I was always positively struck by the manner in which Joseph Ratzinger--both as Cardinal and Pope==would deliberately refer to "Lutherans and Protestants"....not "Lutherans and other Protestants". He recognizes that there are significant differences.

Looking forward to continuing this dialog!

Then a further problem, perhaps the main one, is finding a consistent Lutheran perspective throughout. I would venture to say there isn't one.

There are, as in Anglicanism, "High Church" Lutherans that I know who, for example, understand the Eucharist in a very similar, if not completely identical, way as Catholics do. They also directly invoke the Saints in prayer etc. I don't know how Lutheranism is structured internally that one has these kind of wide varieties of Lutheran faith and practice, but one does.

The Augustana Catholic Church is a small Lutheran breakaway that is completely Roman Catholic but that adheres to, as they say, "cultural Lutheranism" such as the use of Luther's Rose and the use of all red candles in the Advent wreath and other such minor, insignificant matters.

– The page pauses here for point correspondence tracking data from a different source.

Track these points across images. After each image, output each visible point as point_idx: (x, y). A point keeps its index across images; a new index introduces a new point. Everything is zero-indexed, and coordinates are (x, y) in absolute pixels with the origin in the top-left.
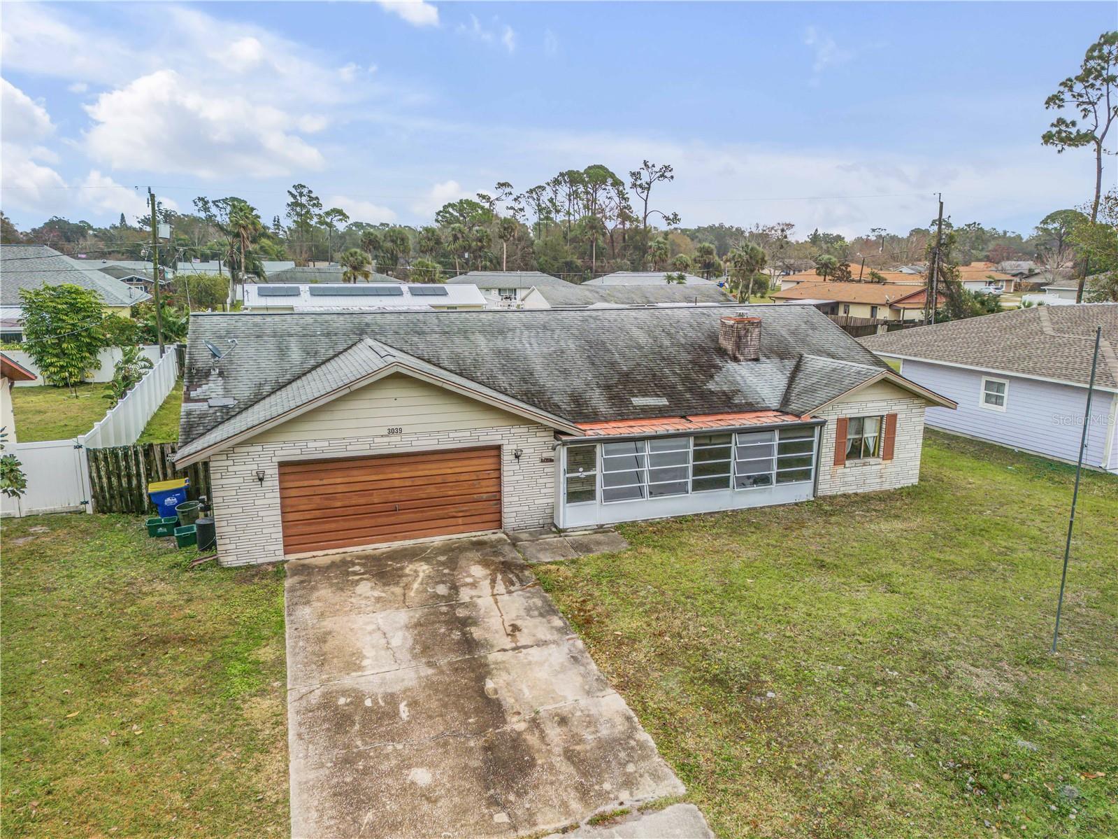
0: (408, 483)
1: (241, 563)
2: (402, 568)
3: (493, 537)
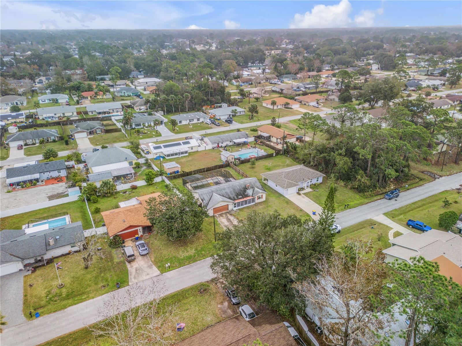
0: (222, 208)
1: (211, 216)
2: (223, 214)
3: (228, 211)
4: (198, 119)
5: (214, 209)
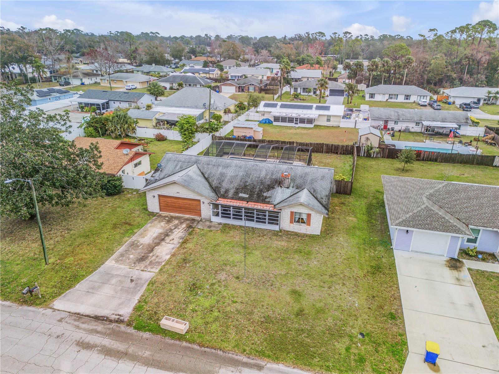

The Lutheran-Roman Catholic Dialogue papers contain very detailed theological points of existing union and real differences on the score of Eucharistic theology, including the debate around consubstantiation and what it means to Lutherans (although that assumes there is a unified consensus among Lutherans on this and other points of faith and I don't know there is)>

I recently came across that there are churches in Germany that are shared by both Catholics and Lutherans and that, in some cases, this sharing has gone on since the Reformation! That was totally new to me and I was wondering if anyone might be able to comment further on that.
You are quite correct to recognize that there are "broad spectrums" of both practice and theology within the Lutheran and Anglican realms.

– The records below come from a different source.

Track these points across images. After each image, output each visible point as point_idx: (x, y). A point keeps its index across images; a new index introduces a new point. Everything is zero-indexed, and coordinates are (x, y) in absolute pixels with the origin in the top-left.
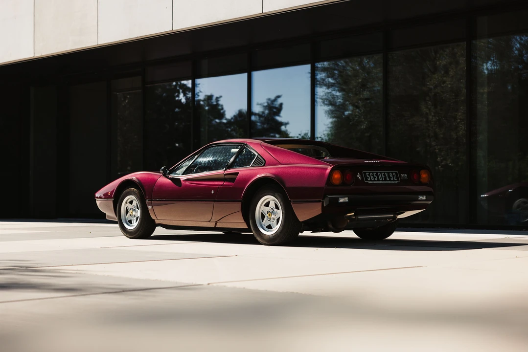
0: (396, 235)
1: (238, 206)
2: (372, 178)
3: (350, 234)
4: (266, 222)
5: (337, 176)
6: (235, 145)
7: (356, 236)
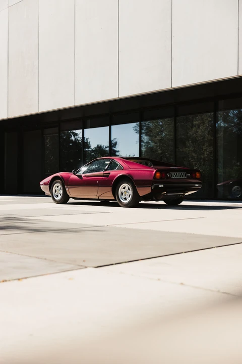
0: (184, 203)
1: (110, 189)
2: (175, 176)
3: (162, 202)
4: (124, 196)
5: (158, 174)
6: (108, 160)
7: (164, 203)
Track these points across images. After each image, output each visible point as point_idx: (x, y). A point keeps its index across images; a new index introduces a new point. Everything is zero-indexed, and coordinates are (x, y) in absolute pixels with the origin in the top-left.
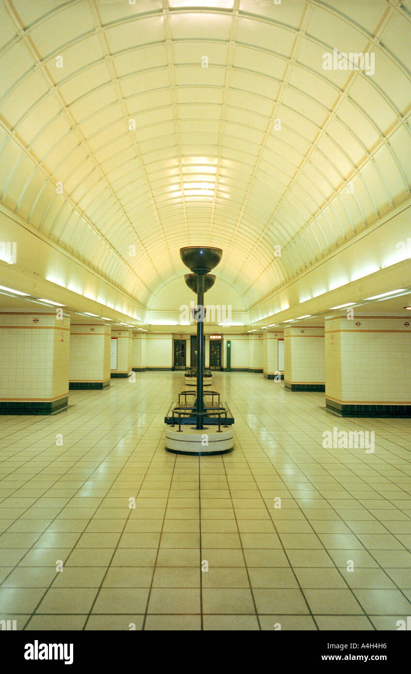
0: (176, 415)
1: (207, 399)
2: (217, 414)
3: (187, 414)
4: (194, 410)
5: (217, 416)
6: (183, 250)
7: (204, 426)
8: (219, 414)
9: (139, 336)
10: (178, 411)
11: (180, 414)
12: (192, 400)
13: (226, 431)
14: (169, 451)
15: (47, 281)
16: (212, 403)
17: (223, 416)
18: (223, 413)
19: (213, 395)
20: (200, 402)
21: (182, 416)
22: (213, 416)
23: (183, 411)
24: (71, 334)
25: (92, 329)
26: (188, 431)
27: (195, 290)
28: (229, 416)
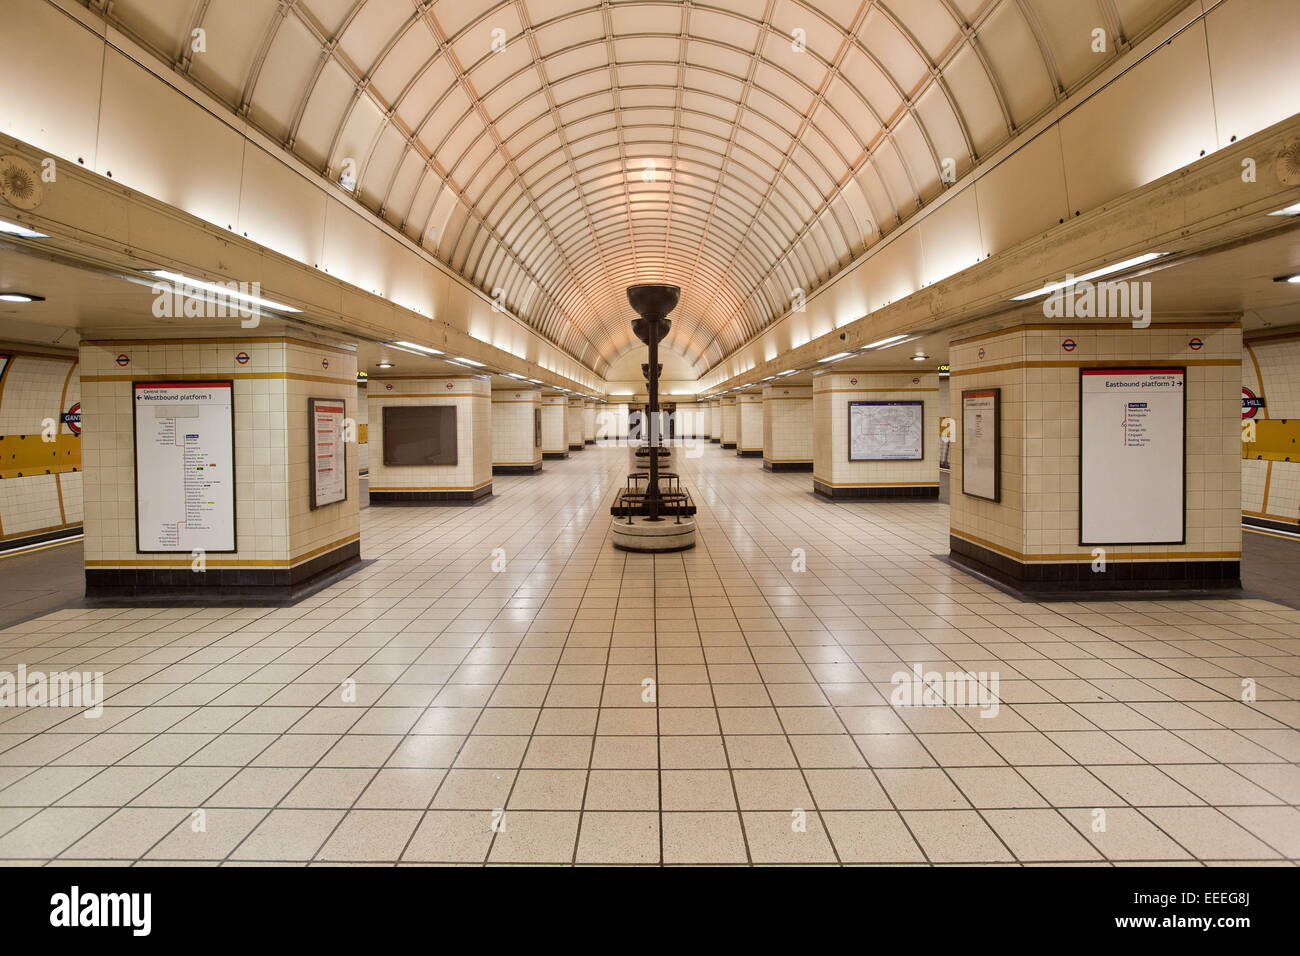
0: (625, 505)
1: (663, 484)
2: (674, 501)
3: (638, 502)
4: (647, 497)
5: (675, 504)
6: (630, 290)
7: (660, 517)
8: (678, 502)
9: (576, 403)
10: (627, 498)
11: (630, 502)
12: (644, 484)
13: (686, 522)
14: (618, 547)
15: (470, 337)
16: (670, 488)
17: (682, 504)
18: (682, 500)
19: (670, 478)
20: (653, 486)
21: (632, 505)
22: (669, 505)
23: (633, 499)
24: (493, 402)
25: (518, 396)
26: (639, 523)
27: (646, 341)
28: (690, 504)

For example: Most Lutherans are catechized to believe that Baptism and Eucharist are the only Sacraments. But there is a minority stream (represented in part by Professors Eric Gritsch and Robert Jensen, both of Blessed Memory) who hold that Confession/Penance is the third Sacrament and that , according to the Apology to the Augsburg Confession, Ordination might be viewed as a Sacrament because it makes the others possible. So there were a few of us (growing fewer all the time due to attrition to Rome and Byzantium) who taught and confessed that there were at least "three and one-half" Sacraments.
Bless, Father Deacon Thomas,

I remember reading how Dr Martin Luther, during a debate with Roman Catholics, referred to the Eastern Church as the "Better Half" of Christendom . . .

It is to be wondered if he had had a more intimate grounding in the Fathers of the East how that might have shaped his views and subsequent Reformation . . .?

Orthodox theologians in the 19th century saw, as did Luther, in the person of Jan Hus (venerated, as you know, by Lutherans) a person whose movement was essentially hearkening back to the earlier Orthodox period of his immediate milieu, Christianized, as it was, by the disciples of Sts Cyril and Methodios. They saw the same in the person of the Dominican reformer, Girolamo Savonarola, one of whose disciples became Orthodox and later a saint, St Maximos the Greek (and that of the Old Rite too). The Orthodox Akathist to St Maximos the Greek does refer to Savonarola as "Blessed Jerome."

The Orthodox Church of the Czech and Slovak lands has been promoting the canonization of Hus and his companion, Jerome of Prague, as Orthodox martyrs - they have a written icon of them along with the full Orthodox liturgical services to them.

I one wrote an akathist to Jan Hus, primarily for Hussite converts to Orthodoxy who continued to privately venerate Hus. Some German Lutheran pastors have since adopted parts of it and set it to music, as the Czech Orthodox Church intends to do (although I've not been following how that ended up).

Luther was known to "canonize" individuals he esteemed. He referred to Jan Hus as "my saint" and also to the Scottish Lutheran martyr Robert Barnes as "St Robert Barnes."